▶ **Provided passage**
Uber and Lyft have not publicly commented on the proposal. The companies directed The Hill to the Coalition for Workforce Innovation, a group both Uber and Lyft are members of, for comment. 

Evan Armstrong, chair of the Coalition for Workforce Innovation, said the proposal provides “clarity and rules of the road for independent workers and businesses.” 

“The bipartisan bill strikes a balance to promote independent work while ensuring more options for benefits, support and protections,” Armstrong said in a statement. 

Moore said the bill would lead to misclassifying workers beyond app-based jobs as well. 

Ryan Kekeris, spokesperson for the Union of Painters and Allied Trades, also criticized the proposal. He said workers within the finishing trades industry, including painters, glass installers and commercial glaziers, have faced misclassification issues before the rise of the app-based work.

▶ **Data excerpts**

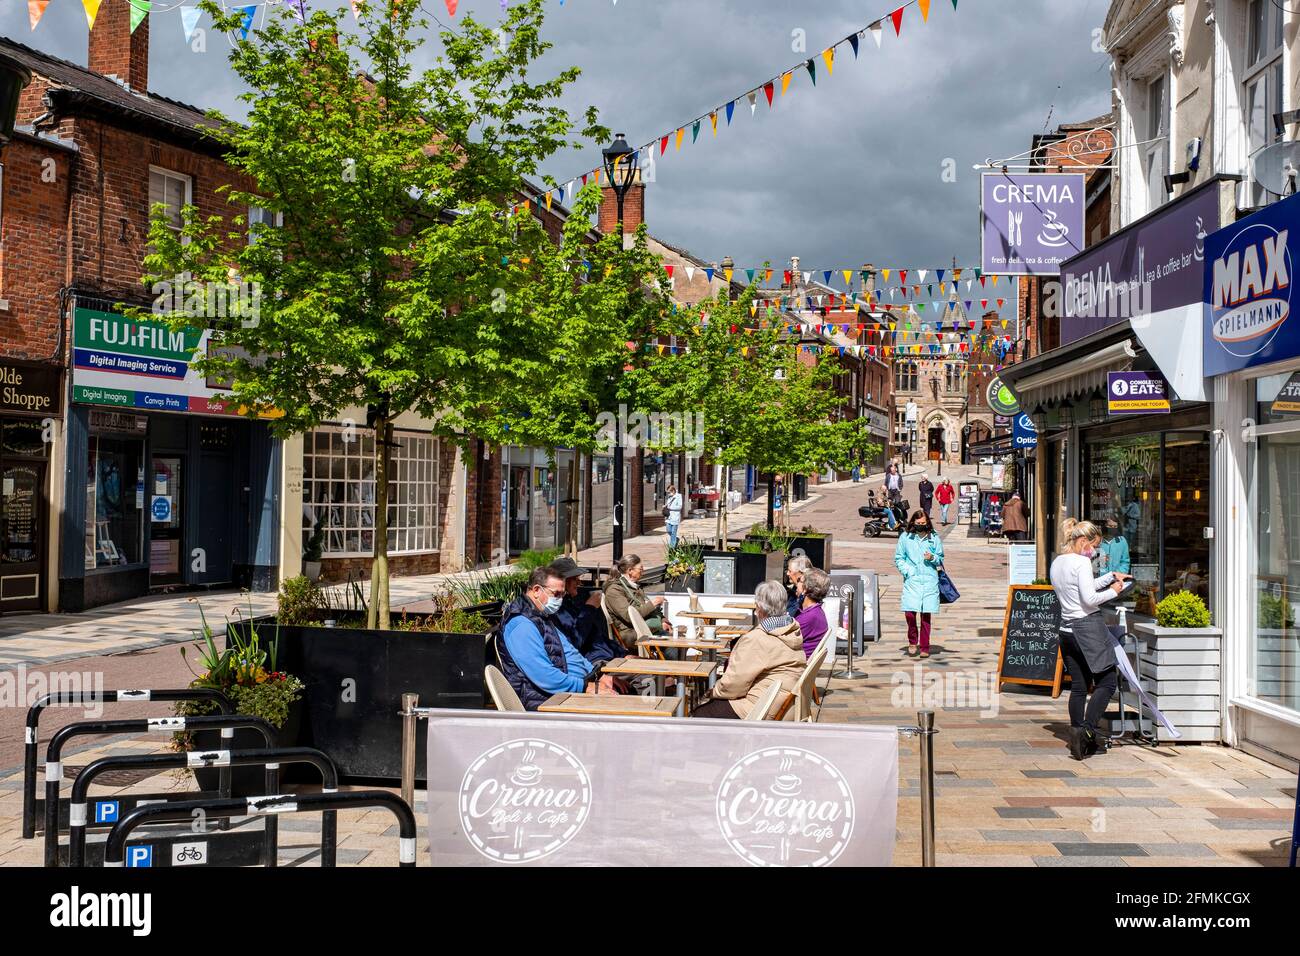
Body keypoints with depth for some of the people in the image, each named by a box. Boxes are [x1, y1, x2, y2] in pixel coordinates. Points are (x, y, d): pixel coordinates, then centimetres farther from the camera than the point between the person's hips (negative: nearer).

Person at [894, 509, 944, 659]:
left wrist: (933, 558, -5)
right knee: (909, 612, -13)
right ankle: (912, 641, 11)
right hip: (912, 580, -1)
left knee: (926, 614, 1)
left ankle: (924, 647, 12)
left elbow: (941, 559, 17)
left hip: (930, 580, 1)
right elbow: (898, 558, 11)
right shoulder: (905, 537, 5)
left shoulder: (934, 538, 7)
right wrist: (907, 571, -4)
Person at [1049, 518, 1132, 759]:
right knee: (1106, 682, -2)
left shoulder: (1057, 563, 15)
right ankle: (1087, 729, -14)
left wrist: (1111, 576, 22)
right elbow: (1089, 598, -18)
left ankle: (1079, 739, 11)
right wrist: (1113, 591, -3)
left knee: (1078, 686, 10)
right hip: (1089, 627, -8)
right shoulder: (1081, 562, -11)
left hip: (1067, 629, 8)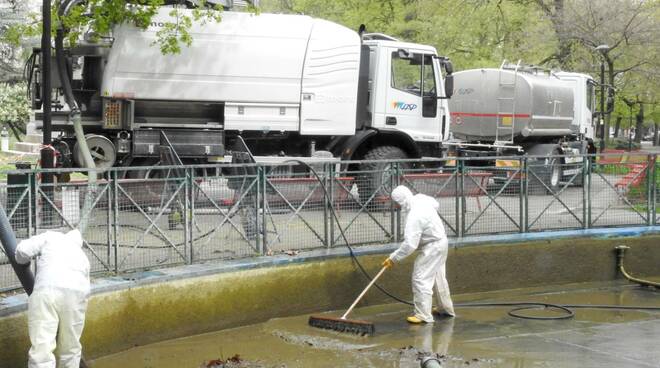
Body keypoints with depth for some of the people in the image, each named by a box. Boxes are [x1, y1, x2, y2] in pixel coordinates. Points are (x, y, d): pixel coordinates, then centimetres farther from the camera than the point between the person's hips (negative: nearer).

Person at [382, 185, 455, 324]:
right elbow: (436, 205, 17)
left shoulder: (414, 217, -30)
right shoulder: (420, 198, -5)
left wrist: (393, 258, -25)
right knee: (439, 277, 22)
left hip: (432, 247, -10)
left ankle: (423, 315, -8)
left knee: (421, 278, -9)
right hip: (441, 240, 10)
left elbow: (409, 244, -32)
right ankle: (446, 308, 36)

▶ **What to do**
1. In the passage about the independent-worker bill, who chairs the Coalition for Workforce Innovation?
2. From the article on the independent-worker bill, extract the text starting with "Moore said the" and going on through "the app-based work.".
3. Write what comes next in the article about the bill on independent work and app-based jobs, picking up after its last sentence.

▶ **Responses in order**
1. Evan Armstrong

2.
Moore said the bill would lead to misclassifying workers beyond app-based jobs as well. 

Ryan Kekeris, spokesperson for the Union of Painters and Allied Trades, also criticized the proposal. He said workers within the finishing trades industry, including painters, glass installers and commercial glaziers, have faced misclassification issues before the rise of the app-based work.

3.
The proposal introduced in the House would “give companies a path to reverting back” nearly 90 years, to a time before the National Labor Relations Act was created. 

“We don’t see going back as an acceptable piece of legislation for workers,” he said. 

The Worker Power Coalition said lawmakers should instead focus on pushing forward the Protecting the Right to Organize (PRO) Act, which would classify some gig workers as employees to give them the right to form unions. 

The PRO Act passed in the House, but was blocked by Republicans in the Senate. President Biden also said he supported the measure in his State of the Union Address.